**WRITTEN EXERCISE A**
In the records, copy out the lines between the one holding "family: Ericaceae" and the one holding "collector number: 108", inclusive, reproducing them verbatim.

─── TEXT EXCERPT ───

India's success story
ON Aug. 15, 1947, a major event occurred. India, crown jewel of the British Empire and largest colonial territory in the world, became independent. The transition to independence was not smooth or peaceful. The British, who had been holding back the inevitable for 40 years, rushed to independence a year ahead of schedule. They were unable to prevent the bloodshed that preceded and followed independence and the Indian-Pakistani partition.
India was immediately beset by communal violence between Muslims, the majority in newly created Pakistan, and Hindus, who were the majority in India. Millions were killed and millions more became refugees, migrating each way across the border as centuries-old cultural and religious animosities erupted. Yet today, although constituting only 11 percent or so of India's population, Muslims number close to 80 million in this essentially Hindu state.
As if this were not diversity enough, imagine trying to govern a nation with 14 major language groups recognized by the Constitution. While the official language is English, the colonial tongue, there are some 1,600 local dialects. Conversation, let alone governing, is incredibly difficult. Decentralized administration is mandatory to get anything done in such an environment. But the federal government must also be kept strong so as not to allow the existing centrifugal tendencies to tear the society apart.
In the years since independence, India has fought several wars with its neighbors. In 1947-49 and in 1965 it battled with Pakistan; in 1962, with China to the north over the border area of Ladakh; and in 1971, with Pakistan again over the secession of Bangladesh. India has endured the cold war rivalry between the United States and the Soviet Union, and under former Prime Minister Jawaharlal Nehru founded the the nonaligned movement. India has managed to keep reasonably good relations with both superpowers, despite wars with the allies of each.

───

**WRITTEN EXERCISE B**
Answer these questions from the text about India:
(i) On what date did India become independent?
(ii) How many major language groups does the Constitution recognize?
(iii) Which country did India fight in 1962?

─── RECORDS SUPPLIED ───

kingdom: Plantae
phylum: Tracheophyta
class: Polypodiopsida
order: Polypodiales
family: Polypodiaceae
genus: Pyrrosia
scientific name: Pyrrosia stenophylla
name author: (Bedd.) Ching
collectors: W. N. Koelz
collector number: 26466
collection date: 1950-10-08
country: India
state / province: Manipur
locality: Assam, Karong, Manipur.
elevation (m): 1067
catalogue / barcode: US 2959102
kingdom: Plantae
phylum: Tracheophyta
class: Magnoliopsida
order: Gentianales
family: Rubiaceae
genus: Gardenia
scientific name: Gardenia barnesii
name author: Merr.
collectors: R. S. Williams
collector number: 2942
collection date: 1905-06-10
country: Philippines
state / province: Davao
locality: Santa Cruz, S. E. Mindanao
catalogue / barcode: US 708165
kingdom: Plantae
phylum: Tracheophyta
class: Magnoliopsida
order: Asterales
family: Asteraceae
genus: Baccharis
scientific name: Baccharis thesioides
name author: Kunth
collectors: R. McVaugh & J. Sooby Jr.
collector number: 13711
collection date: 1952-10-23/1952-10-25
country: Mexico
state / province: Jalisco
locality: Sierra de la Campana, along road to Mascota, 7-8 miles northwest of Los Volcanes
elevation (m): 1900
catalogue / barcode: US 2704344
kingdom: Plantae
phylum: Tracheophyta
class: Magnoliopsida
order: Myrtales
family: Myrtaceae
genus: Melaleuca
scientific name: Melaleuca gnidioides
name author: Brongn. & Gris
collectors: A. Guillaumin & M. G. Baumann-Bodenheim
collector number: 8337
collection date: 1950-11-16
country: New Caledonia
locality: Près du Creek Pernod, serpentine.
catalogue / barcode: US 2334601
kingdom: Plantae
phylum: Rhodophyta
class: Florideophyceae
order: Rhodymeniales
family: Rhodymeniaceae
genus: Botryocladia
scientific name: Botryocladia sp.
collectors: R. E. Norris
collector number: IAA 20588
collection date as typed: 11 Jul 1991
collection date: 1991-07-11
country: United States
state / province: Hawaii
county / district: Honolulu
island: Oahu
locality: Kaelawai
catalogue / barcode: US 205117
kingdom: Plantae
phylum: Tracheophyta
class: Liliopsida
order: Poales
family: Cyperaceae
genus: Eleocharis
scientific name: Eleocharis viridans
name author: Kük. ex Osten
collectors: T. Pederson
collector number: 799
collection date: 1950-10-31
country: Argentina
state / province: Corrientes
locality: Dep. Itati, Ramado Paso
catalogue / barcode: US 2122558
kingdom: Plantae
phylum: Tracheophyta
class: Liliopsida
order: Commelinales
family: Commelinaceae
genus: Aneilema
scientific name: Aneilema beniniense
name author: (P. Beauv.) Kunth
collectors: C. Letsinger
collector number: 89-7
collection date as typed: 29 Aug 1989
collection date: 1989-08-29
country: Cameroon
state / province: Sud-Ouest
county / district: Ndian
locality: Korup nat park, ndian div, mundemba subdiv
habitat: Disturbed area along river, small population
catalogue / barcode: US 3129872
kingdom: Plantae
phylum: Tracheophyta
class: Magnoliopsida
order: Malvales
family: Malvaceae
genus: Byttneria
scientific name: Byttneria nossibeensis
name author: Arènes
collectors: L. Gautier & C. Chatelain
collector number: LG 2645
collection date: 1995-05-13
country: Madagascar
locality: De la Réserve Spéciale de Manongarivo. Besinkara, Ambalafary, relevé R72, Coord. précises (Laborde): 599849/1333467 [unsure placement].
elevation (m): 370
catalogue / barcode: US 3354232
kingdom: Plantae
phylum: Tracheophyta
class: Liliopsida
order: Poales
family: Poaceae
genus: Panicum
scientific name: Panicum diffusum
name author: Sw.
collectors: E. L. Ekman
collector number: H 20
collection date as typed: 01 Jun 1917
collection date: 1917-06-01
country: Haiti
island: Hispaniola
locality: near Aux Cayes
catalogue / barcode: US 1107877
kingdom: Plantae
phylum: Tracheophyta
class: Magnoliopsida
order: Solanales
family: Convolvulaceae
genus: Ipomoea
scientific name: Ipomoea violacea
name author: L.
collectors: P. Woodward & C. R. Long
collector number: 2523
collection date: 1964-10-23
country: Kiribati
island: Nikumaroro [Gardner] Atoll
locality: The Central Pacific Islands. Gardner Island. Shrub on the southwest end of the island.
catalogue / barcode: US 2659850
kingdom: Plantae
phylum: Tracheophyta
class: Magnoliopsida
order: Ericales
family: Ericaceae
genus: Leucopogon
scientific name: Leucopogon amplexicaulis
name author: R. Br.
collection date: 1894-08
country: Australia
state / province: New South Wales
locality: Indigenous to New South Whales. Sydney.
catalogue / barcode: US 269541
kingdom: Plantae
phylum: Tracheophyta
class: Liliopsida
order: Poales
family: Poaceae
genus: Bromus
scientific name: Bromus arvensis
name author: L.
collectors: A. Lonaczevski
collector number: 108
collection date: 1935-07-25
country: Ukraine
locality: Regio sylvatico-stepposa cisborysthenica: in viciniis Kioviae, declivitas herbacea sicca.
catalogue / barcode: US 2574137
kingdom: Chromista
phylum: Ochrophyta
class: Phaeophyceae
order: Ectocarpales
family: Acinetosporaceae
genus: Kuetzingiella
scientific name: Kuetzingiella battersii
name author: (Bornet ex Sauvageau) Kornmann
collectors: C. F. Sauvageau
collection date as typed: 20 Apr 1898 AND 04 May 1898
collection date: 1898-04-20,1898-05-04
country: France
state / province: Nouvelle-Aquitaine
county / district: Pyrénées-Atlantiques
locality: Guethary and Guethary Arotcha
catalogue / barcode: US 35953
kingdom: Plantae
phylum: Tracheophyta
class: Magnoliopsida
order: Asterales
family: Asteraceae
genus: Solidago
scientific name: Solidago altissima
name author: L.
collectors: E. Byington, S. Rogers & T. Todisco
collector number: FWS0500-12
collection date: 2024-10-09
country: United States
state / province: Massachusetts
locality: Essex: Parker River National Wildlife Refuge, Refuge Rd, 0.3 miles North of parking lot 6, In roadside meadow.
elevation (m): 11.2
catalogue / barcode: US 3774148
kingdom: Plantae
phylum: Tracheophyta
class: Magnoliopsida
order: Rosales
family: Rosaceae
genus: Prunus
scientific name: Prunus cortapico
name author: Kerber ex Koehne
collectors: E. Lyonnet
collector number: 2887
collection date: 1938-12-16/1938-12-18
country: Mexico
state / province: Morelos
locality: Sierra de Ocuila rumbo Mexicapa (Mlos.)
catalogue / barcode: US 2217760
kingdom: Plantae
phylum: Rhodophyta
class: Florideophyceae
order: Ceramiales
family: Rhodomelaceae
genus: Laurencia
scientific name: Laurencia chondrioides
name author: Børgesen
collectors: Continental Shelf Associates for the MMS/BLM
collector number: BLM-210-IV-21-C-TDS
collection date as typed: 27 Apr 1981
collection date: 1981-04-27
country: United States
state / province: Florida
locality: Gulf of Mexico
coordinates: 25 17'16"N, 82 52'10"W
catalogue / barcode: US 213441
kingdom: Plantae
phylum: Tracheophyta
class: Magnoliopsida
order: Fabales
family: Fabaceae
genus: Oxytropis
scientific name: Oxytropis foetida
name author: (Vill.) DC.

───

**EXERCISE SOLUTION A**
family: Ericaceae
genus: Leucopogon
scientific name: Leucopogon amplexicaulis
name author: R. Br.
collection date: 1894-08
country: Australia
state / province: New South Wales
locality: Indigenous to New South Whales. Sydney.
catalogue / barcode: US 269541
kingdom: Plantae
phylum: Tracheophyta
class: Liliopsida
order: Poales
family: Poaceae
genus: Bromus
scientific name: Bromus arvensis
name author: L.
collectors: A. Lonaczevski
collector number: 108

**EXERCISE SOLUTION B**
(i) Aug. 15, 1947
(ii) 14
(iii) China